Ieri ho dato dei ‘tifosi fanatici’ ai colleghi che nel Pdl insistono nel dichiarare e dunque credere possibile che qualcuno, in virtù di una presunta eccellenza (!?), possa essere autorizzato a non rispettare le leggi di uno stato.
Fanatico infatti è colui che, posseduto da uno zelo eccessivo e acritico, rinuncia a valutare le cose con obiettività. In politica si configura ancor meglio con la definizione del filosofo Santayana: «Il fanatismo consiste nel raddoppiare i tuoi sforzi quando hai dimenticato lo scopo ultimo del tuo impegno ». Mi sembra perfetto. 
Una parte politica dimentica il senso del suo esistere e si concentra sulla difesa del suo ‘mito’. Sarà importante che noi del Partito democratico non cadiamo nel tranello, voltando il viso dall`altra parte, negando una ri-emergenza democratica e lo scopo ultimo della nostra azione politica.
La ragione per la quale molti di noi dubitavano della possibilità di costruire una stabile azione di governo con il Pdl non stava nella diversa, in taluni casi opposta visione della società italiana e del mondo, ma piuttosto nello stile e nel modello di partito fin qui manifestato dal Pdl.
 L`abitudine a rendere prioritarie le infinite problematiche giudiziarie del proprio leader ha condizionato per oltre 15 anni il sistema giustizia in Italia. La necessità di prevedere corsie preferenziali nel campo dei tanti interessi legati allo stesso leader ha condizionato pesantemente le scelte di politica economica e ha reso nulla l`indispensabile azione di riforma dello stato.
Ora il Pd, il suo segretario Epifani e il presidente Letta dovranno riconfermare con forza e senza sconti la necessità di stare nelle istituzioni rispettandole, sempre e comunque.
Il valore e il senso del nostro stare nel centrosinistra dovrà essere evidenziato dalla nostra indisponibilità a cedimenti sul modello democratico.
Due sono gli ambiti di azione che dovremo attivare.
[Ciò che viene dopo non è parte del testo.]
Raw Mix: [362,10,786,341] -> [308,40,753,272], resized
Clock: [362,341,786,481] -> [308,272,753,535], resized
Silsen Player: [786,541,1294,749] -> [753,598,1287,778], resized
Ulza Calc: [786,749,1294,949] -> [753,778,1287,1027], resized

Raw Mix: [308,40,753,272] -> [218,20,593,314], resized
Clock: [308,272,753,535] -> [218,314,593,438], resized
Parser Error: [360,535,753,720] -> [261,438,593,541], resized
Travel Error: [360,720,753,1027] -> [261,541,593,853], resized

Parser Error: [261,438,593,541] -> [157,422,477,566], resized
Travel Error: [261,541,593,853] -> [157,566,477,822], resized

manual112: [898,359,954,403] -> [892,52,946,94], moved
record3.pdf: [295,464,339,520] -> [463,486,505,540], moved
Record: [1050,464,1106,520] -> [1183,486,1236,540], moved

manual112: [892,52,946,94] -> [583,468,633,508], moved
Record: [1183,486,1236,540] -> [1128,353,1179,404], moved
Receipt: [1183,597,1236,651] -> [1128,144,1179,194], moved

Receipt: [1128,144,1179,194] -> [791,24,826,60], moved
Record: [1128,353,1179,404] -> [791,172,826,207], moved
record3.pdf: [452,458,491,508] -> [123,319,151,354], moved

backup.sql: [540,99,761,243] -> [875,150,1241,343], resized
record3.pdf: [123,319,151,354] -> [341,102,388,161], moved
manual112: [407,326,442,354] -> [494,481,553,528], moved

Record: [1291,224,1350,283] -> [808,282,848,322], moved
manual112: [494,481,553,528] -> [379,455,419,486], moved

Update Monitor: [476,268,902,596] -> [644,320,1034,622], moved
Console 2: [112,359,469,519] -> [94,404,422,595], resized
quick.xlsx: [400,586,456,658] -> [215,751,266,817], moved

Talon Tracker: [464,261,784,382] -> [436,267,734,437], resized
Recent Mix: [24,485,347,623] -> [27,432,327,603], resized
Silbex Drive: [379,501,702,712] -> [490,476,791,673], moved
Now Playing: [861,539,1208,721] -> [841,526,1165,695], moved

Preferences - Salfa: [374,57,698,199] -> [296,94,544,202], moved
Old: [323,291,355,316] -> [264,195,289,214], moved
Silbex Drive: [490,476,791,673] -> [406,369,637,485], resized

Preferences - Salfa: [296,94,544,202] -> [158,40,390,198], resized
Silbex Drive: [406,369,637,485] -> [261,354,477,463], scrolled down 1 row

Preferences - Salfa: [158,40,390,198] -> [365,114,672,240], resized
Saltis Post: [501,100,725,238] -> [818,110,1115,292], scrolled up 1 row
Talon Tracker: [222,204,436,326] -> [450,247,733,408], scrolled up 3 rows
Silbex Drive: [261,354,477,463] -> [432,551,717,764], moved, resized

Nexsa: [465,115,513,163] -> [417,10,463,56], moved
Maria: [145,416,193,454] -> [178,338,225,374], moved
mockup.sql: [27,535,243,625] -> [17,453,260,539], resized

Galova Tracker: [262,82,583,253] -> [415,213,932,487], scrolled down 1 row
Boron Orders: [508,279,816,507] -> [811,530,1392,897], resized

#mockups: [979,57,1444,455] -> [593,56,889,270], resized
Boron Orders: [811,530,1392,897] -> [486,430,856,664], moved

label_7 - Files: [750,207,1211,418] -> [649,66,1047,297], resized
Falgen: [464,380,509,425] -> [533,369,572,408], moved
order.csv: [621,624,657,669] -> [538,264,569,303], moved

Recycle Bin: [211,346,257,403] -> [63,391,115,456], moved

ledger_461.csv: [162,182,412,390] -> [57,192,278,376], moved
Quello interno, nel quale sarà d`obbligo rendere attrattivo il Pd aprendoci senza timori alla contaminazione e al giudizio dei nostri elettori rendendo concreto lo statuto che abbiamo, rafforzando le aperture e il metodo del primarie. Non dimenticando di analizzare le cause della sconfitta politica di febbraio e, soprattutto, non dimenticando di ricercare le ragioni e i volti di un voto negato al nostro padre politico Romano Prodi quale presidente della repubblica.
Quello esterno dovrà volgere a rafforzare la capacità di dettare l`agenda di governo limitando l`azione dal punto di vista temporale e ponendosi l`obiettivo minimo della riforma elettorale e delle modifiche economiche indispensabili (in particolare la riduzione del cuneo fiscale).
Poco altro e poi il voto. Una convivenza trascinata nel tempo se non vi sono condivisioni sulla natura dello stato e sulla chiarezza degli intenti risulterebbe indigeribile agli italiani, prima ancora che ai nostri iscritti e sostenitori.
Meglio, molto meglio il coraggio di scelte difficili.